▸ **YOUR ASSIGNMENT**
Reproduce the entries that follow exactly, dropping each image.

▸ **Keypoint coordinate data**
· · · · ·
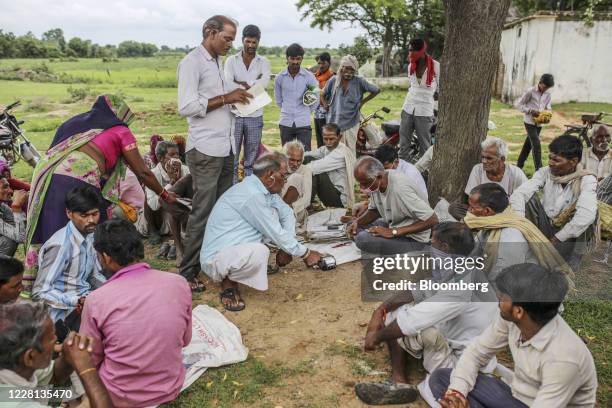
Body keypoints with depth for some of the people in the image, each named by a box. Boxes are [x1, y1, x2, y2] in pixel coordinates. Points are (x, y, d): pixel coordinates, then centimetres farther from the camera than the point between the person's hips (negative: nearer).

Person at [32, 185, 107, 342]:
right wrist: (78, 302, -28)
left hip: (84, 300, 8)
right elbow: (40, 293, -19)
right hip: (65, 313, -8)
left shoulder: (89, 235, 3)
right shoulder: (60, 245, -21)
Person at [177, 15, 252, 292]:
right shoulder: (192, 62, -8)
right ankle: (187, 273, 6)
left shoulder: (217, 62, 18)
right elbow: (186, 107, -16)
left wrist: (236, 96, 6)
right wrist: (225, 98, -14)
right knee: (202, 212, -4)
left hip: (226, 147, 8)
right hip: (205, 150, -8)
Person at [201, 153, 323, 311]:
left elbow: (287, 213, 11)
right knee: (259, 252, -37)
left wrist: (285, 248, -2)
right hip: (215, 258, -9)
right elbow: (276, 233, -21)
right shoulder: (251, 194, -26)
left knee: (273, 212, 3)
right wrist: (306, 254, -9)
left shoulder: (264, 188, 2)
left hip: (237, 244, 9)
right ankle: (228, 283, -7)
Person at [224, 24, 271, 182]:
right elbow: (227, 84, -11)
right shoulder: (231, 60, 5)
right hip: (234, 114, -1)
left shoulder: (263, 62, 6)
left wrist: (240, 84, -14)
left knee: (252, 159, 9)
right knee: (232, 157, 3)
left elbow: (264, 84, -14)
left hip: (255, 115, 1)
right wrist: (252, 84, -13)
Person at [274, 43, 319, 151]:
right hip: (286, 123, 2)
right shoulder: (280, 77, 0)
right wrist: (287, 110, 13)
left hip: (303, 123, -2)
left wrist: (307, 111, 8)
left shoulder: (309, 76, -4)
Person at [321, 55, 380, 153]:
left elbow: (376, 90, 7)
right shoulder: (333, 80, 4)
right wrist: (325, 104, 3)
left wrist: (363, 102, 4)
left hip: (350, 123, -2)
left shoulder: (359, 81, -2)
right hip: (333, 122, 2)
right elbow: (323, 95, 19)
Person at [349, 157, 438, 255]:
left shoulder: (400, 188, -31)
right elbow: (374, 210, 13)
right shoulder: (374, 184, -6)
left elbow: (432, 220, -29)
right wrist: (357, 222, -7)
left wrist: (394, 232, -29)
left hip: (412, 238, -8)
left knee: (363, 239, -26)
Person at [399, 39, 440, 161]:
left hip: (424, 111, -5)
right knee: (403, 144, 6)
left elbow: (440, 89, 0)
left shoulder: (436, 66, -10)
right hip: (407, 109, 5)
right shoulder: (411, 66, 7)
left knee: (424, 146, 2)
· · · · ·
▸ **TASK SOLUTION**
Body keypoints with depth for some of the people in the image, each named by a box. Boxes are [x1, y1, x2, y2] in pixel coordinates. Points are (x, y, d): pixel coordinates, then centimetres farther from the camera than the point between the person's hips (negative: nearer).

Person at [32, 185, 107, 342]:
right wrist: (78, 302, -28)
left hip: (84, 300, 8)
right elbow: (40, 293, -19)
right hip: (65, 313, -8)
left shoulder: (89, 235, 3)
right shoulder: (60, 245, -21)
Person at [177, 15, 252, 292]:
right shoulder: (192, 62, -8)
right ankle: (187, 273, 6)
left shoulder: (217, 62, 18)
right elbow: (186, 107, -16)
left wrist: (236, 96, 6)
right wrist: (225, 98, -14)
right knee: (202, 212, -4)
left hip: (226, 147, 8)
right hip: (205, 150, -8)
Person at [201, 153, 323, 311]:
left elbow: (287, 213, 11)
right knee: (259, 252, -37)
left wrist: (285, 248, -2)
right hip: (215, 258, -9)
right elbow: (276, 233, -21)
right shoulder: (251, 194, -26)
left knee: (273, 212, 3)
right wrist: (306, 254, -9)
left shoulder: (264, 188, 2)
left hip: (237, 244, 9)
right ankle: (228, 283, -7)
Person at [224, 24, 271, 182]:
right elbow: (227, 84, -11)
right shoulder: (231, 60, 5)
right hip: (234, 114, -1)
left shoulder: (263, 62, 6)
left wrist: (240, 84, -14)
left knee: (252, 159, 9)
right knee: (232, 157, 3)
left elbow: (264, 84, -14)
left hip: (255, 115, 1)
right wrist: (252, 84, -13)
Person at [274, 43, 319, 151]:
right hip: (286, 123, 2)
right shoulder: (280, 77, 0)
right wrist: (287, 110, 13)
left hip: (303, 123, -2)
left wrist: (307, 111, 8)
left shoulder: (309, 76, -4)
Person at [321, 55, 380, 153]:
left elbow: (376, 90, 7)
right shoulder: (333, 80, 4)
right wrist: (325, 104, 3)
left wrist: (363, 102, 4)
left hip: (350, 123, -2)
left shoulder: (359, 81, -2)
right hip: (333, 122, 2)
right elbow: (323, 95, 19)
Person at [349, 157, 438, 255]:
left shoulder: (400, 188, -31)
right elbow: (374, 210, 13)
right shoulder: (374, 184, -6)
left elbow: (432, 220, -29)
right wrist: (357, 222, -7)
left wrist: (394, 232, -29)
left hip: (412, 238, -8)
left knee: (363, 239, -26)
Person at [399, 39, 440, 161]:
left hip: (424, 111, -5)
right knee: (403, 144, 6)
left elbow: (440, 89, 0)
left shoulder: (436, 66, -10)
right hip: (407, 109, 5)
right shoulder: (411, 66, 7)
left knee: (424, 146, 2)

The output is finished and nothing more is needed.